Check your understanding.
- A) From the article on password security for property management companies, list the kinds of large financial transactions it says your team routinely processes.
- B) Repeat the part of the article on password security starting with "Attackers who gain" and going on through "clients six figures.".

Reading text.
/---
Wire Fraud: The Password Risk That Can Cost You Hundreds of Thousands
For property management companies, the highest-stakes consequence of compromised credentials isn't just data exposure — it's wire fraud. Your team routinely processes large financial transactions: owner disbursements, security deposit transfers, vendor payments, and earnest money handling if your company is also involved in real estate transactions.
Attackers who gain access to your email through credential stuffing don't just read messages — they monitor them. They learn your patterns, your relationships, and your transaction timing. When a large payment is about to be made, they send a spoofed email with new wire instructions, timed perfectly to look like a routine update. The funds go to the attacker's account. By the time anyone realizes what happened, the money is gone and nearly impossible to recover.
Strong, unique passwords on all email accounts — combined with MFA — are the first line of defense against this attack. One reused password on one email account can result in a fraud event that costs your company or your clients six figures.
Protecting the Tenant Records Your Business Depends On
Your tenants gave you their most sensitive information — Social Security numbers, bank account details, employment records — because they needed a place to live and they trusted your company to handle that information responsibly. Strong password security isn't just a technology policy. It's part of the obligation you take on when you accept a rental application.
Ready to get your team's password hygiene sorted before it becomes a much bigger problem?
We work with Salt Lake City property management companies to protect tenant data and secure real estate transactions. Schedule a free discovery call to talk through where your current credential security stands and what needs to change.
Frequently Asked Questions
We have leasing agents accessing AppFolio on personal devices. How do we manage that?
Personal device access to business systems is a real risk — the solution isn't to prohibit it, which often just makes people work around the policy, but to require specific security configurations on any device that accesses your systems. At minimum: a password manager for credentials, MFA enabled, and a device PIN or biometric lock. Some property management companies implement mobile device management (MDM) software that applies security policies to any device enrolled in their platform. Your IT provider can help you find an approach that works for your team's mobile reality.
\---
Stored items
/---
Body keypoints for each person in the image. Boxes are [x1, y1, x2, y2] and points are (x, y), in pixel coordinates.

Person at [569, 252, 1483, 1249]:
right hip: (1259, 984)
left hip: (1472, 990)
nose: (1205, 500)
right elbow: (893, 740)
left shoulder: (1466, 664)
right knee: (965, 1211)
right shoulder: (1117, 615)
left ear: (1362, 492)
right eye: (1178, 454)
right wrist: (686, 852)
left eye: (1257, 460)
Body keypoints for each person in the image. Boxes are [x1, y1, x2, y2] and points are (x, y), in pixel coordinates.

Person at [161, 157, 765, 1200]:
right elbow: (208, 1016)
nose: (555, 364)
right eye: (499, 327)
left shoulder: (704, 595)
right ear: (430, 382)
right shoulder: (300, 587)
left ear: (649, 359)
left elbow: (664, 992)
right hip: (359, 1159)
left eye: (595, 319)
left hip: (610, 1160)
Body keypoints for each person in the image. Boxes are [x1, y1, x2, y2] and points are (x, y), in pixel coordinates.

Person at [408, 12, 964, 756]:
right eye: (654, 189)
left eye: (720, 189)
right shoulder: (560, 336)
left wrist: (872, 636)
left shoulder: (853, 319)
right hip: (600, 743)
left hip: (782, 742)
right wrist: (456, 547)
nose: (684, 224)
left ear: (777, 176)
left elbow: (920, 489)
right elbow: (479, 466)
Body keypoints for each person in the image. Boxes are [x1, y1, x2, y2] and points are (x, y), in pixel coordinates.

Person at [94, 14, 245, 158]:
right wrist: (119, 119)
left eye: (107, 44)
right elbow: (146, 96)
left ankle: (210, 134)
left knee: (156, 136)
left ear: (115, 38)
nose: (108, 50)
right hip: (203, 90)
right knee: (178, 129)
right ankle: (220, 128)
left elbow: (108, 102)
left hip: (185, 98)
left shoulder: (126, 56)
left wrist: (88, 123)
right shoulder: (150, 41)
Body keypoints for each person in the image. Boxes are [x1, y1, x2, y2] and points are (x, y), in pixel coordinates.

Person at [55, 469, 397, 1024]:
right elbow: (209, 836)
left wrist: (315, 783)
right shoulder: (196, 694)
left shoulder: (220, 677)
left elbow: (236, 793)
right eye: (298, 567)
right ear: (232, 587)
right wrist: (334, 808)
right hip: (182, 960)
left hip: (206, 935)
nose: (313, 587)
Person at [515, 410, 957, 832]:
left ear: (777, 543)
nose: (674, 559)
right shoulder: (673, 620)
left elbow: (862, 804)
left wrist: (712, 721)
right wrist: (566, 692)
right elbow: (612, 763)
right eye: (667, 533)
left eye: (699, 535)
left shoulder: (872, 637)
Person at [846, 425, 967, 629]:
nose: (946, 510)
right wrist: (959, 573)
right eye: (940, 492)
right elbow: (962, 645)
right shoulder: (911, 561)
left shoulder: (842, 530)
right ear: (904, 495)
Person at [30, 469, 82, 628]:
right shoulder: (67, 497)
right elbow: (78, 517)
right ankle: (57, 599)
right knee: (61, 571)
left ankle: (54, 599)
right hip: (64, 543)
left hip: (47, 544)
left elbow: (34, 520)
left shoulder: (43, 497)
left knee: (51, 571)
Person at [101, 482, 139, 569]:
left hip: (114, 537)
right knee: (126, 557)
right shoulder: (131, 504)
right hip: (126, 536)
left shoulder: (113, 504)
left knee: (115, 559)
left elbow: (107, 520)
\---
Task responses.
- A)
- Owner disbursements
- Security deposit transfers
- Vendor payments
- Earnest money handling (if the company is also involved in real estate transactions)

- B)
Attackers who gain access to your email through credential stuffing don't just read messages — they monitor them. They learn your patterns, your relationships, and your transaction timing. When a large payment is about to be made, they send a spoofed email with new wire instructions, timed perfectly to look like a routine update. The funds go to the attacker's account. By the time anyone realizes what happened, the money is gone and nearly impossible to recover.
Strong, unique passwords on all email accounts — combined with MFA — are the first line of defense against this attack. One reused password on one email account can result in a fraud event that costs your company or your clients six figures.